ラミちゃんが明かした電気製品との「付き合い方」

2014年08月04日 12時00分

 つい先日、電化製品の修理を業者に依頼した。壊れてしまったのはVHSのビデオデッキ。いまどき珍しいと思うかもしれないが、我が家では今でも“現役バリバリ”だ。

 修理業者の担当者も「いや〜、これって1990年製ですよね?」と目を白黒させていた。DVDレコーダーも一応持っているが、年季の入った1998年製である。

 自慢じゃないけれど、私はここ最近10年ぐらい電化製品を買ったことがない。それが証拠にテレビや冷蔵庫、それにステレオコンポ、電子レンジなど大半が相当な型落ちモデル。

 バージョンアップしたり、何か別の機能が加わった新しい電化製品が出ると飛びつく人は世の中にきっと多いだろう。

 でも私には物が壊れてもいないのに、わざわざ高いカネを払って買い替えるということがどうしてもできない。「単にセコいからだろっ!」とツッコミを入れられれば、それだけのことなのかもしれないが…。

 さて、その電化製品の買い替え話について昔、巨人時代のラミちゃんことアレックス・ラミレスと盛り上がったことがある。たまたま取材で「お気に入りのレストラン」について聞いていた時、彼がふと口にした言葉が「老舗の店はやっぱりいいよ。それだけ長い年月にわたってお客さんから味を信頼されているということだからね。電化製品だって、それと同じで長持ちする物がいいに決まっているんだからさ」。

 これには、その場で思わずひざを叩いて「イェース、イェース!」と大声で同調してしまった。さらに聞いてみると、ラミちゃんもまた「壊れてもいない電化製品を買い替える理由が分からない」という考えの持ち主とのことだった。母国ベネズエラでの幼少時代、決して恵まれた生活ではなかったことも物を大切にし、なるべく長持ちさせる姿勢につながっているようだ。

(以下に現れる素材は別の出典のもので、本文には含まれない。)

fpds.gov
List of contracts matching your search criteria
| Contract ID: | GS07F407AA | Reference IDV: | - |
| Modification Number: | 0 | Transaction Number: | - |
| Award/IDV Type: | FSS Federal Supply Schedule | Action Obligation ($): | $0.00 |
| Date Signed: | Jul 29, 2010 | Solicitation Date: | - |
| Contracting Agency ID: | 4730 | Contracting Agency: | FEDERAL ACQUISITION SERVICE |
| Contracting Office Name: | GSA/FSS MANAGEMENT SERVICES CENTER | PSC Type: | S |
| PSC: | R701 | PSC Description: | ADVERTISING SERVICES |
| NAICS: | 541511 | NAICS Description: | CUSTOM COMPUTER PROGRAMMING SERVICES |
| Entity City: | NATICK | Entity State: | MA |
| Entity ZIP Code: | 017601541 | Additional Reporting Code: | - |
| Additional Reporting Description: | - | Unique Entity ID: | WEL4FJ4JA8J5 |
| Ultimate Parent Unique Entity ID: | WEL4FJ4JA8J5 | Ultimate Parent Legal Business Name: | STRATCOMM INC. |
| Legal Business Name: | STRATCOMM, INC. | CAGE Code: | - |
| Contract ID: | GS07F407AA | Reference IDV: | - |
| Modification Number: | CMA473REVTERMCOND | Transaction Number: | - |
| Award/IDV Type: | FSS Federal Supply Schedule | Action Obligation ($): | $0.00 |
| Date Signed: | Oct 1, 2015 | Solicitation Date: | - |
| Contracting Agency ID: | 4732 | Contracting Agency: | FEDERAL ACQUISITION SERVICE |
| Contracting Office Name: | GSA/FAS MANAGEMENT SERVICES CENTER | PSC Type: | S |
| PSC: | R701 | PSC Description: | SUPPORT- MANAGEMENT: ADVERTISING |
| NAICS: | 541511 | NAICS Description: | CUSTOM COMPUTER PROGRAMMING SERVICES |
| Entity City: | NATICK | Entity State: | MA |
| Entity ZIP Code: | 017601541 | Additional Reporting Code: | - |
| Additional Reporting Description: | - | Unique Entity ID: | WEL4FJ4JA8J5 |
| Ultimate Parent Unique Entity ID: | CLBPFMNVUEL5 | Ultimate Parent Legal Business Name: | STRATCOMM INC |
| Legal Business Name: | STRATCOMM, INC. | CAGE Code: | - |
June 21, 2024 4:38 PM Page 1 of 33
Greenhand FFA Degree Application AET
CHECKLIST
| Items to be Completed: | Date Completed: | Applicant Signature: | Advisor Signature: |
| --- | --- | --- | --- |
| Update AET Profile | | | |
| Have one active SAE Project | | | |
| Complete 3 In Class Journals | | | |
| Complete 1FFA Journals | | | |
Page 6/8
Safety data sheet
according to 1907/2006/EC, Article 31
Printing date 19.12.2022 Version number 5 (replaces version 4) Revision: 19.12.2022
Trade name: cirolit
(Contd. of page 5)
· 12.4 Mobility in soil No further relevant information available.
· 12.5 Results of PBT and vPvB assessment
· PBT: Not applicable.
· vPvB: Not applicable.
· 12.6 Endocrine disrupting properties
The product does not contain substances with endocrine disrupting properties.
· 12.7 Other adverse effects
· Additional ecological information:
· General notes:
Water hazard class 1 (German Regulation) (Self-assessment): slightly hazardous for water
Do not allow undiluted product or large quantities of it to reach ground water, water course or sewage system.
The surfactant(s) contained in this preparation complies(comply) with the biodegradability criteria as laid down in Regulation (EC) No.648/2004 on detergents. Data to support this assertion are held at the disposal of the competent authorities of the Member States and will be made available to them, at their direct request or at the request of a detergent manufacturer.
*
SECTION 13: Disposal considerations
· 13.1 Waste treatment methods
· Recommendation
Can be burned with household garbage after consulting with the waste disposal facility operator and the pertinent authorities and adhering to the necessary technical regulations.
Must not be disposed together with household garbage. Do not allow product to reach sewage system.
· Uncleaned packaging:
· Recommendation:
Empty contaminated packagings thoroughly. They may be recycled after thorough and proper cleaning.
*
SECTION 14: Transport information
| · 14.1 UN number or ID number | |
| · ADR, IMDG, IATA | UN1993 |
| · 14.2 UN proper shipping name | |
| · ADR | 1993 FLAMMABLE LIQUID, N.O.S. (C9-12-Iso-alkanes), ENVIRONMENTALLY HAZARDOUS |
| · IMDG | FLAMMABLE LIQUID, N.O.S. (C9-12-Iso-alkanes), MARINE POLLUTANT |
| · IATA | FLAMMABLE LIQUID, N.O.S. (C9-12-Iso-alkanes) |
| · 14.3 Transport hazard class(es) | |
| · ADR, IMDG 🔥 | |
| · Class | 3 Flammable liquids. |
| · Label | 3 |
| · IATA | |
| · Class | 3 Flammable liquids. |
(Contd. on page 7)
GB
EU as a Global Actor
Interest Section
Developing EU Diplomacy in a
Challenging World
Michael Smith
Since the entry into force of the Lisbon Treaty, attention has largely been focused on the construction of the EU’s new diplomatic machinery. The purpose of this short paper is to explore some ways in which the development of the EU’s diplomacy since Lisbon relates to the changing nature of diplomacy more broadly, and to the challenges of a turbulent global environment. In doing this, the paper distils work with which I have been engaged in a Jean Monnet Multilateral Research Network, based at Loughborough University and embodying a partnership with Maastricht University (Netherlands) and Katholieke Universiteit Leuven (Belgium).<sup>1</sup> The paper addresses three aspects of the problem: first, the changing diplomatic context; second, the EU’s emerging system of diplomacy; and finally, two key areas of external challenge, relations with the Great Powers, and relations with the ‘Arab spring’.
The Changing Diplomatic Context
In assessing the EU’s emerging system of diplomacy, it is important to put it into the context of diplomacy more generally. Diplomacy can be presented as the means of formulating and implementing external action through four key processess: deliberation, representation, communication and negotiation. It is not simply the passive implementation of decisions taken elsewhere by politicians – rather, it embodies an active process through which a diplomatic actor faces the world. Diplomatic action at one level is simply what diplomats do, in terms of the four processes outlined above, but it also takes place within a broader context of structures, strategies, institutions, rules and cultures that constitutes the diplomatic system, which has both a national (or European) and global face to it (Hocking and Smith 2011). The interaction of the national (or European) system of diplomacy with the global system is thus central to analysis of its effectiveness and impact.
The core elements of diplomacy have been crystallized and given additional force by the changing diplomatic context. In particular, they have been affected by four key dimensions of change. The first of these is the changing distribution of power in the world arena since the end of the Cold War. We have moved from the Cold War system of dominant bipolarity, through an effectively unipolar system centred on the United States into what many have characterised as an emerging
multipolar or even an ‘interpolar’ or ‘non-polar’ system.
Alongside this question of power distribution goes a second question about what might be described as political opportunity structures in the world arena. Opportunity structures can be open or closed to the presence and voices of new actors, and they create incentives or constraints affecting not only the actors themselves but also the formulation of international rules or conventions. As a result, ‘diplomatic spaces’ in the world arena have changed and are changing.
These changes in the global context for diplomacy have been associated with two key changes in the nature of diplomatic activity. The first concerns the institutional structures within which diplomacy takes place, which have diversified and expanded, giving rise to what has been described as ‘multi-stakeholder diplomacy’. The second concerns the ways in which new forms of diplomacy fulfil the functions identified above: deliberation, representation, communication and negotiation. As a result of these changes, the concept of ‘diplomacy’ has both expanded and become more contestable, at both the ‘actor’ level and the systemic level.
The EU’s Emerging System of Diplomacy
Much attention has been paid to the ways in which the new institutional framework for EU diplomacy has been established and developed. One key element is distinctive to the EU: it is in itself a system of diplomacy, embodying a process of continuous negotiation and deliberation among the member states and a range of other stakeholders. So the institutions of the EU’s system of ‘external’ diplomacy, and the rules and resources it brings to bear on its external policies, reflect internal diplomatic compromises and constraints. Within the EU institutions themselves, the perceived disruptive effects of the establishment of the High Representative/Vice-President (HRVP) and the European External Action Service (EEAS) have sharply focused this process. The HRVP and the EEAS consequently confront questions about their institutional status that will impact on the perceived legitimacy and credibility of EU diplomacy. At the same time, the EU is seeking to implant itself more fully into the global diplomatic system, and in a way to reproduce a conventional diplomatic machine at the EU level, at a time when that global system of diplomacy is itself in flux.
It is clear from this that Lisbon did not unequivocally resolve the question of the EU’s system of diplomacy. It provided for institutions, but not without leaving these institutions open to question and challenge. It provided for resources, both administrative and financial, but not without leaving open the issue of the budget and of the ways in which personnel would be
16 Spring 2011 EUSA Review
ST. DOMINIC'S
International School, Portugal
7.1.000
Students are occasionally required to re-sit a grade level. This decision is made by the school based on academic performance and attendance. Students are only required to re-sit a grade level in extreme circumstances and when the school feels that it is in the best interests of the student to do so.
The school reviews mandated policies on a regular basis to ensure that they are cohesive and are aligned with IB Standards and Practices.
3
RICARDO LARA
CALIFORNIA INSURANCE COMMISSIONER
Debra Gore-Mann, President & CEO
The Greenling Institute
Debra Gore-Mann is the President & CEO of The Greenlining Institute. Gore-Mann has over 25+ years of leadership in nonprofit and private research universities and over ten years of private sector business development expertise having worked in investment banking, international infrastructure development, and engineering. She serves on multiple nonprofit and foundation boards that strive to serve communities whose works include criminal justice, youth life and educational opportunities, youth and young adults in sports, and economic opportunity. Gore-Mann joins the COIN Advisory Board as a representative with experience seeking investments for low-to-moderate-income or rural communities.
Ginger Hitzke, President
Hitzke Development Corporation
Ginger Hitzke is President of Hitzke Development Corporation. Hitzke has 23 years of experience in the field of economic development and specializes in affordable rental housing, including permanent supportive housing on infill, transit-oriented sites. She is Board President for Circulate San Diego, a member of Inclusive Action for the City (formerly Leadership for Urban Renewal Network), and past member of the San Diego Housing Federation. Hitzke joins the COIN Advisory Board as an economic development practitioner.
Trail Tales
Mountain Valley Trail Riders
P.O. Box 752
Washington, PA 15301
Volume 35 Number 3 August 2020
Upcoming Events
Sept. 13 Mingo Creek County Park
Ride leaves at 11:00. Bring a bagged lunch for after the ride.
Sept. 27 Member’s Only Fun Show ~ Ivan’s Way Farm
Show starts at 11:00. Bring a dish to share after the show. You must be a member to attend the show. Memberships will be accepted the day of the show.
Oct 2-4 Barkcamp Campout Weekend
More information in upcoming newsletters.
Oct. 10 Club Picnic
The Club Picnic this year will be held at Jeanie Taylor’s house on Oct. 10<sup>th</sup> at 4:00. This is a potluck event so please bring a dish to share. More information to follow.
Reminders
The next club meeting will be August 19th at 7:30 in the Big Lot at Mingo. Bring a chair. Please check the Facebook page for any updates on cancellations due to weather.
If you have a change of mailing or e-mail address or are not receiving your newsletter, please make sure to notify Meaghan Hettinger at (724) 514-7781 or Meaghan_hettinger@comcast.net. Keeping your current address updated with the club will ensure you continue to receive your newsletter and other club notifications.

 ラミちゃんは今年で来日14年目。米国でインディアンスと契約を結んだのが1991年だから、米国時代を含めれば現役生活は約23年もの長い年月となっている。今もBCリーグの群馬ダイヤモンドペガサスでプレーし、NPBからのオファーを待っているという。

 現役生活も電化製品同様に“長持ち”させているのは本当に頭が下がる。もしかして引退の日は近づきつつあるのかもしれないが、応援したい。